When you don’t wanna go first

We were on a Microsoft Teams call, but we may as well have been on different planets. My friend Mike rolled his eyes and covered his mouth to hide a smile, while another coworker temporarily muted her audio. Of course, I looked down at my pen as if it might give me the answer.

Our boss had asked us to think of four words that best describe us. Like little kids in a classroom, looking to avoid answering the teacher’s question, everyone on the call put our heads down, waiting for someone else to go, no one wanting to be the first. 

I thought about how I would answer. I didn’t want to be called, but if I was, I wanted to be ready. I guess this is the point where I should say, I hate ice breakers. I’m a strong worker and I enjoy getting to know my manager and peers, they become like a second family for me, but I hate small talk. You know the kind of ice-breakers that I’m talking about, where you’re asked to tell the celebrity that you most look like or your most embarrassing moment or when you have to tell three truths and lie and everyone else has to vote.

For the record, when I was younger, I would have responded that my celebrity look-alike was Doogie Howser, M.D., aka actor Neil Patrick Harris, and now a cross between Mr. Clean and The Rock in their best paunchy dad-bods.

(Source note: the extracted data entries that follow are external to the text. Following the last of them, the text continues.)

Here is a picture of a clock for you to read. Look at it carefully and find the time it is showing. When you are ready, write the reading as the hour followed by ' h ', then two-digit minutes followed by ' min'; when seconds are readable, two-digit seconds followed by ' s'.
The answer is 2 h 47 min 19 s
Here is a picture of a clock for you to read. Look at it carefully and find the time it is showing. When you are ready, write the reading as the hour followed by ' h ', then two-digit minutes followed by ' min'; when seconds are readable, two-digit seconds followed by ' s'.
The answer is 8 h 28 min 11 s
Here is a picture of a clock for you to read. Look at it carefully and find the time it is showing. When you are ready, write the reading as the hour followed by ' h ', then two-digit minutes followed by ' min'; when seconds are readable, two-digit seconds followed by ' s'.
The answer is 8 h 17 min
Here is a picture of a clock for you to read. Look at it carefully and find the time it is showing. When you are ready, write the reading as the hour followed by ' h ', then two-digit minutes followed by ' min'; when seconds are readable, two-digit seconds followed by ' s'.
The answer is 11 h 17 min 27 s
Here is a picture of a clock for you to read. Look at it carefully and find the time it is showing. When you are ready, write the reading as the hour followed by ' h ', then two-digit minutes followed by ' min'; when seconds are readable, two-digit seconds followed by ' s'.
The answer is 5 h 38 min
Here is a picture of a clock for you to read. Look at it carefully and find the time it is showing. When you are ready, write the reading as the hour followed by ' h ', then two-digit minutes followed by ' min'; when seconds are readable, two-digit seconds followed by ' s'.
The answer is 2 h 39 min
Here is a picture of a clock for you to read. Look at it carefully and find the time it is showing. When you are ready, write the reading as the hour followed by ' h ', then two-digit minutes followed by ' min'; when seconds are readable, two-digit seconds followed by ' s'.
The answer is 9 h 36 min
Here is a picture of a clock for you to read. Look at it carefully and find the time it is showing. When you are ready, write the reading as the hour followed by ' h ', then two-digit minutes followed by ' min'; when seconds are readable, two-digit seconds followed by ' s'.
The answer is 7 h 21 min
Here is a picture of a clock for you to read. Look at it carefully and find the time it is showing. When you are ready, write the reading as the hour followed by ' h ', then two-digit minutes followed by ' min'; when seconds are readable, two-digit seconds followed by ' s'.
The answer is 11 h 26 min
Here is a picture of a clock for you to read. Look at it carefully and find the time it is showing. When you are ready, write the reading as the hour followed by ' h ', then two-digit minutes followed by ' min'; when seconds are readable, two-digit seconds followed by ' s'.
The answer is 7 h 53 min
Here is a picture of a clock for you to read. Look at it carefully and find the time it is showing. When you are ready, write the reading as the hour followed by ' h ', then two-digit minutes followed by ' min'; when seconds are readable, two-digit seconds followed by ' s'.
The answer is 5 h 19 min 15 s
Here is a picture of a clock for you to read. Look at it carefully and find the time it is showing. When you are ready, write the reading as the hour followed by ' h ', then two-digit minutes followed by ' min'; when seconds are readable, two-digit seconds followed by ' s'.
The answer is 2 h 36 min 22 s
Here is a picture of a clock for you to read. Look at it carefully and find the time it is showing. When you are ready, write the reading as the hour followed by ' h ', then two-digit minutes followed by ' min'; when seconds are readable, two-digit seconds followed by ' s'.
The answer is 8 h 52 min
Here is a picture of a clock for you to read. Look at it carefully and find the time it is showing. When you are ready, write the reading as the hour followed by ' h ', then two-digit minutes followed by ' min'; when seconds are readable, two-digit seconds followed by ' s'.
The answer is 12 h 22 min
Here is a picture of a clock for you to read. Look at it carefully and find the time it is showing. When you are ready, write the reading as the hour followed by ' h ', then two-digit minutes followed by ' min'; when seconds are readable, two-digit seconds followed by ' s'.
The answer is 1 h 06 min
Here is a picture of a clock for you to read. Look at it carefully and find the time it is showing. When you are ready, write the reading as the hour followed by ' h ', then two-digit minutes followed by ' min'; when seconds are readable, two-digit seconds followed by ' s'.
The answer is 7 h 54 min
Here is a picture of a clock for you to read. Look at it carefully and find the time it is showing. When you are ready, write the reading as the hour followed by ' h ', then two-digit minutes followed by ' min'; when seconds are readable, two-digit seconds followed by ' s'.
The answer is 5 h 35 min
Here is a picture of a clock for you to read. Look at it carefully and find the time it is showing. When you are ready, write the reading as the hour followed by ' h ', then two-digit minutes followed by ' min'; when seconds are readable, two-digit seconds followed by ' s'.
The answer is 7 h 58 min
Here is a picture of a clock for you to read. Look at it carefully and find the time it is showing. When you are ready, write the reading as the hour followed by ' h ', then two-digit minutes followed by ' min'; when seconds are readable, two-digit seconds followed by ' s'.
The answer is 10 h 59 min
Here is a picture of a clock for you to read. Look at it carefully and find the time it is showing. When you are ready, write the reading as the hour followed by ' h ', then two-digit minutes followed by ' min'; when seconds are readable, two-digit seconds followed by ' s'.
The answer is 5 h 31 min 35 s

Corporate America gone crazy

I’m not a prude. I like to have fun too, but instead of playing silly games and ice-breakers, I’d much rather learn real facts about my peers. When Corporate America resorts to games, then “Sarcastic Brian” makes his presence felt. I’m normally able to keep him at bay, but when you ask silly questions then you just may get silly answers. 

Here’s what I mean. I was in a group once and the leader asked what would happen if we all won a million dollars. What would we do with our time? I laughed as soon as I heard the question. Right on cue, I asked when she was giving the money out, because I wanted to cash my check right away, I didn’t trust that the check wouldn’t bounce. I then told her that since I won a million dollars I had to leave, because I had other places I needed to be.

Now my boss and I had worked together for years and knew each other well. She knew I was joking, but she got my point that I was interested in us having a real dialogue and working to become a better team.

Reading the room

However, in this particular meeting, I knew it probably wasn’t the best time for Sarcastic Brian to be coming out of his shell, so I stuffed him back in his cage and thought about what I was going to say. Right on cue, the manager picked me, asking me to give the four words that best describe me. I thought for a few seconds and then chose: Friendly, dedicated, creative, and perfectionist. 

The manager loved my answer, but I was sure to tell her that the four words were only half the answer. I told her that she’d probably be interested in learning too that I like solving problems, have a strong work ethic, and care deeply about my family. Of course, I was quick to add that you wouldn’t learn any of those facts from an ice breaker!